Sunday, August 3, 2014

Scheme!

One of the more interesting subplots in "Friday The Thirteenth Part 8: Jason Takes Manhattan" - a film which hardly needs any story complications - concerns the beautiful and amoral Tamara, who is interested in sex, drugs and using those things to evade actual effort. Somehow she is on the senior trip despite not having done some kind of biology project which, as I've said before, doesn't really add up. How she's even on the trip is odd, but maybe not more so than the fact that this project makes or breaks her ability to be done with school. It must be some kind of unusual school.

In any case, her scheme requires the video camera skills of Wayne, but first she must lure Principal McCulloch into her cabin. That's easy, since he insists on visiting her cabin in order to see said project, which she's supposed to have brought with her. We are talking about writing too feeble for self-respecting pornographers, here. Porn films and slasher films are a lot alike really, and this film shows that as well as any.

Saturday, August 2, 2014

Not Enough Cooks

I believe I brought it up, but the crew of the cruise ship which serves as the setting for most of "Friday The Thirteenth Part 8: Jason Takes Manhattan" is pretty bare bones. I can run down who seems to be there pretty quickly. I already mentioned the dubiously-titled Admiral. He has his other guy on the bridge. His son Sean is not, I think, an official member of the crew. That leaves the extremely creepy and suspicious deckhand who tries to warn people about Jason.

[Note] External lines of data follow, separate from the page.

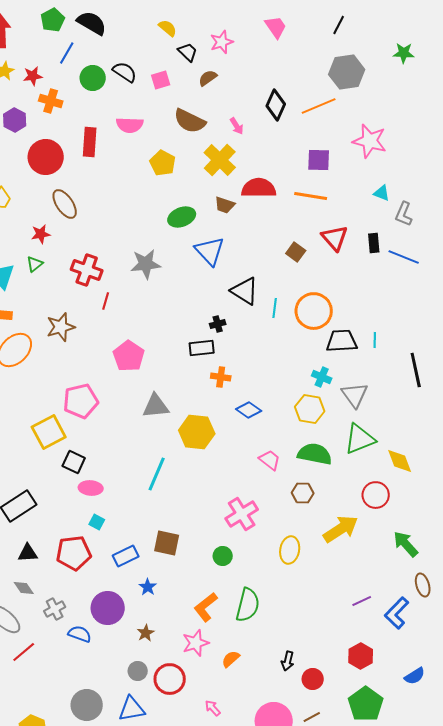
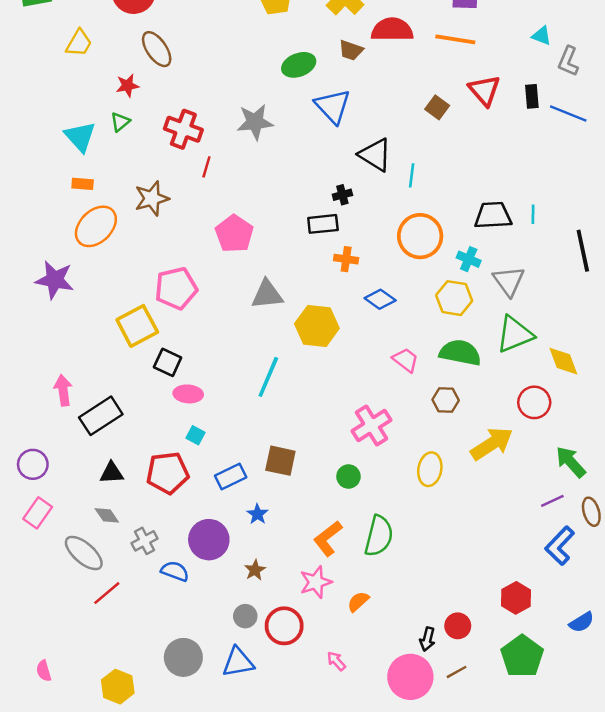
orange circle: (314, 311) -> (420, 236), moved
purple line: (362, 601) -> (552, 501), moved
black arrow: (288, 661) -> (427, 639), moved

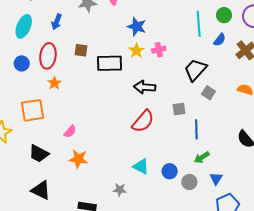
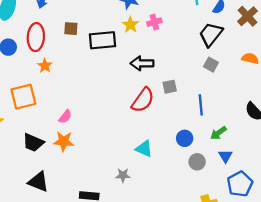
black trapezoid: (195, 70) -> (211, 34), moved
gray square: (179, 109) -> (170, 87), moved
green arrow: (202, 157) -> (218, 133), moved
orange star: (78, 159) -> (64, 141), moved
blue circle: (170, 171) -> (185, 138), moved

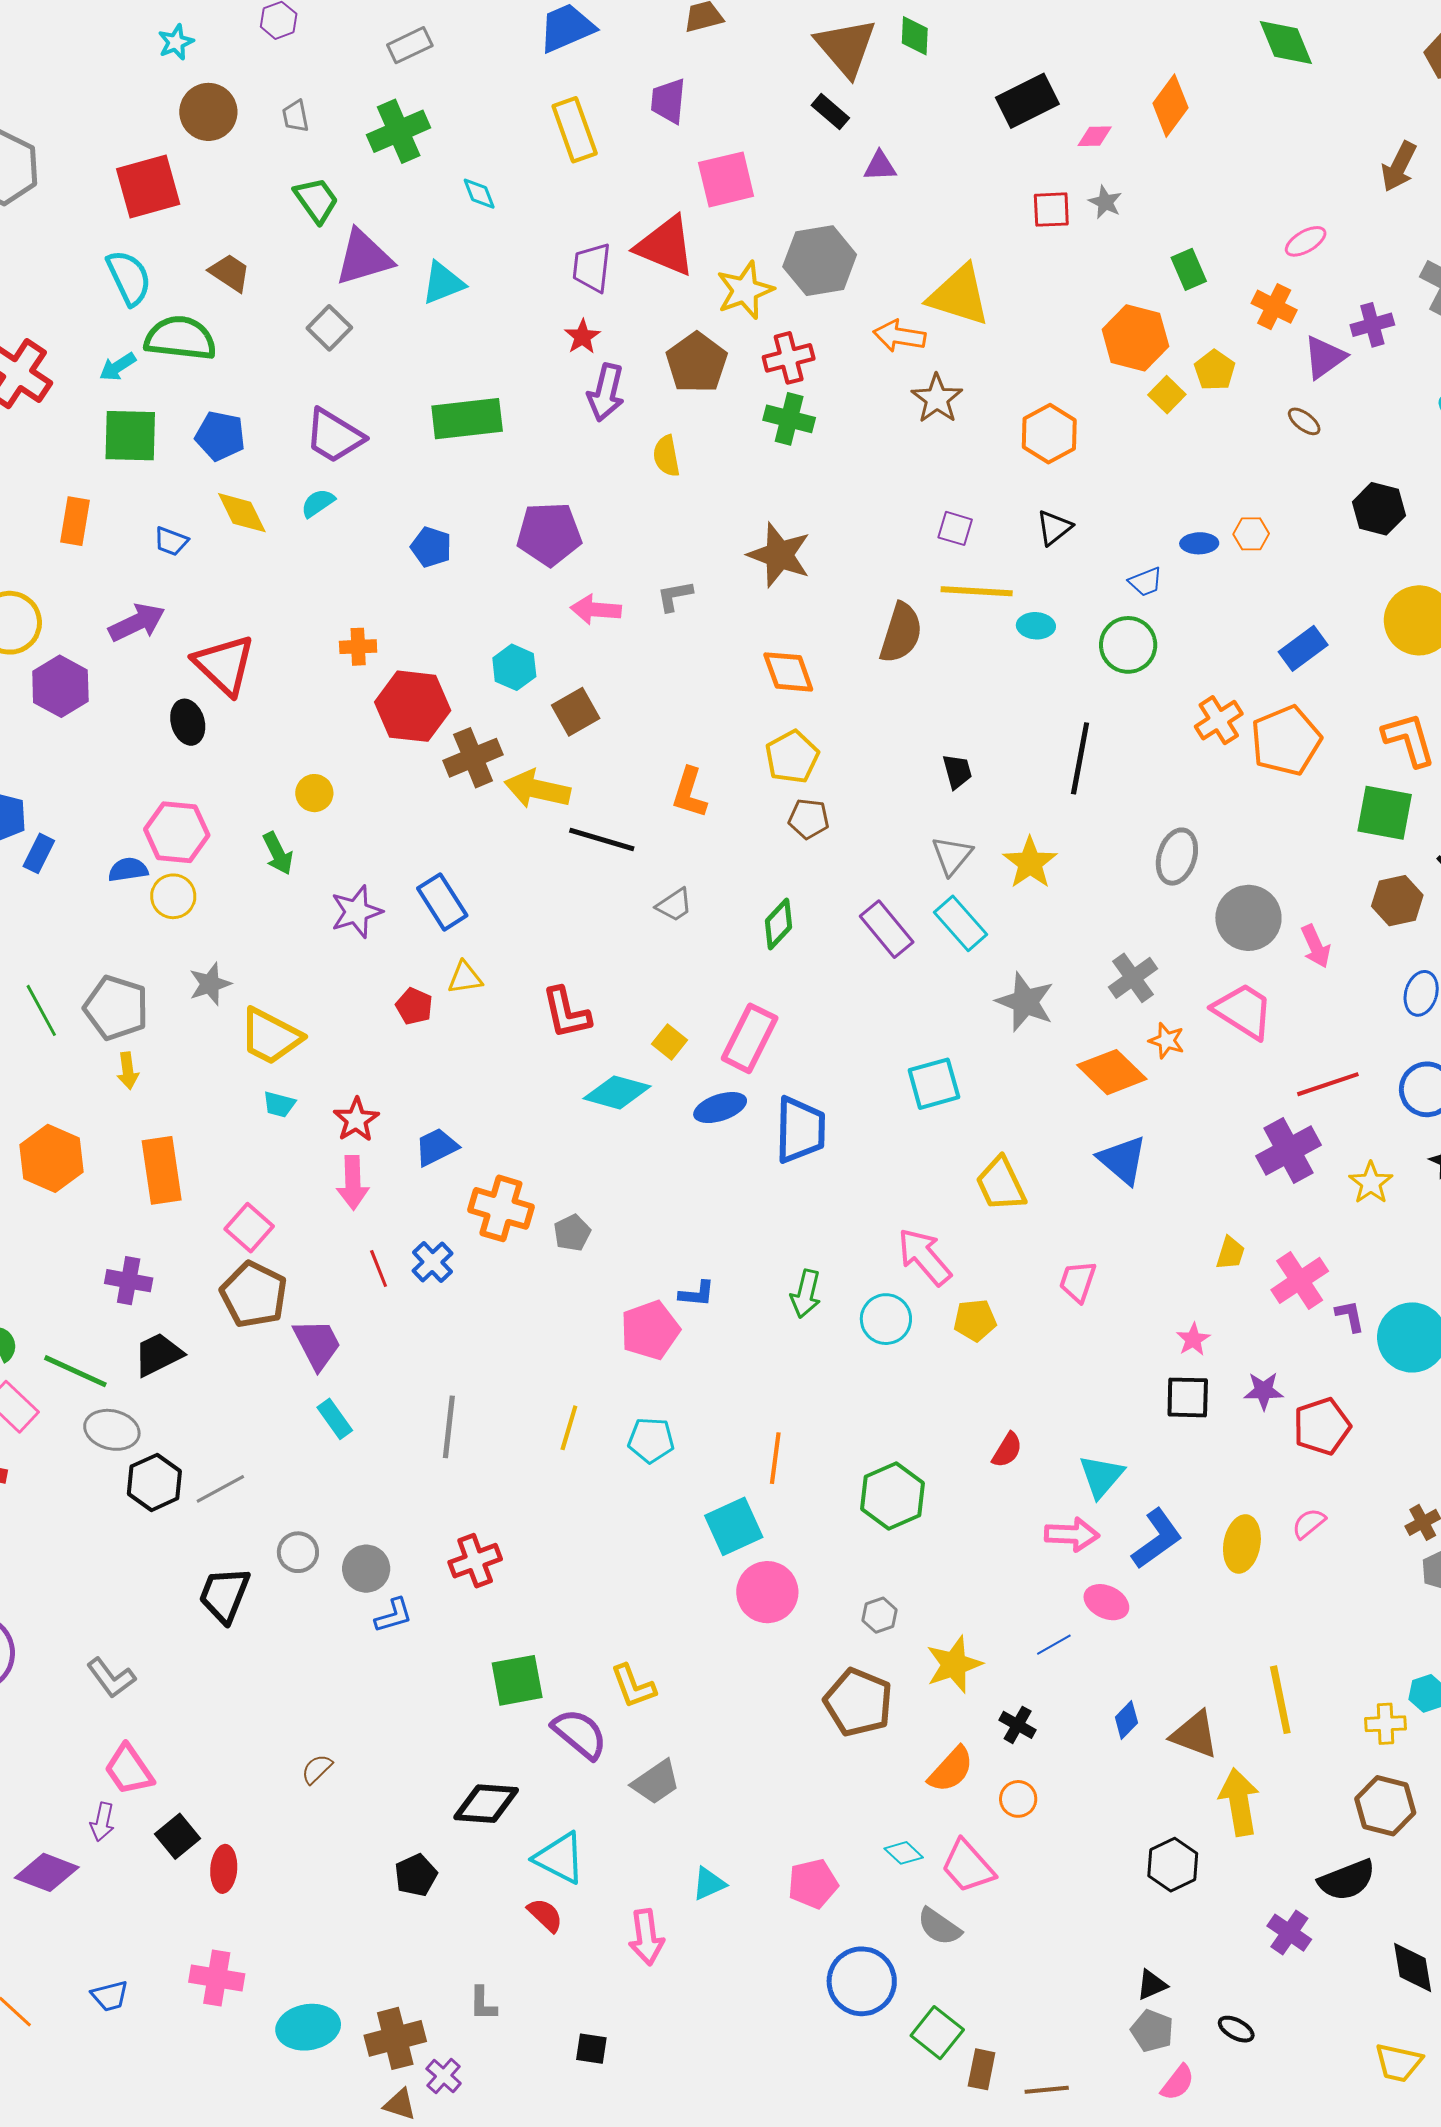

He fills the role that Ralph did in a couple of the early films. You have to have a guy no one finds credible giving an accurate warning about what's going on, and the less he can manage to put things in a reasonable-sounding light, the better. I'm not sure what this guy's name is supposed to be- I think he's only ever called 'deckhand', but he sure is fun. He even manages a little moment when he declares to Sean that the voyage is cursed and Sean agrees for his own reasons.

Friday, August 1, 2014

The Sweet Pain Of Wayne

As I discussed rocker JJ Jarrett from "Friday The Thirteenth Part 8: Jason Takes Manhattan", it seems right now to cover her nearest associate Wayne. We meet them both together in what is for Wayne one of several scenes. It becomes apparent that while JJ is possibly the only person in the world who likes Wayne, he pines for the terrible Tamara. Isn't that the way of people in high school? I don't know if JJ would want him that way, but we know that Tamara definitely does not.

Wayne's deal is that he's supposed to be an aspiring filmmaker. It doesn't come off as well as JJ's music, maybe because guitarists do wander around with their instrument jamming, but the only people who go nowhere and do nothing without their camera running are tourists. Even worse, Wayne's camera looks to be a huge VHS camera, but when we see his perspective through the camera, it looks like a black and white 8 millimeter film camera. It must be a custom job.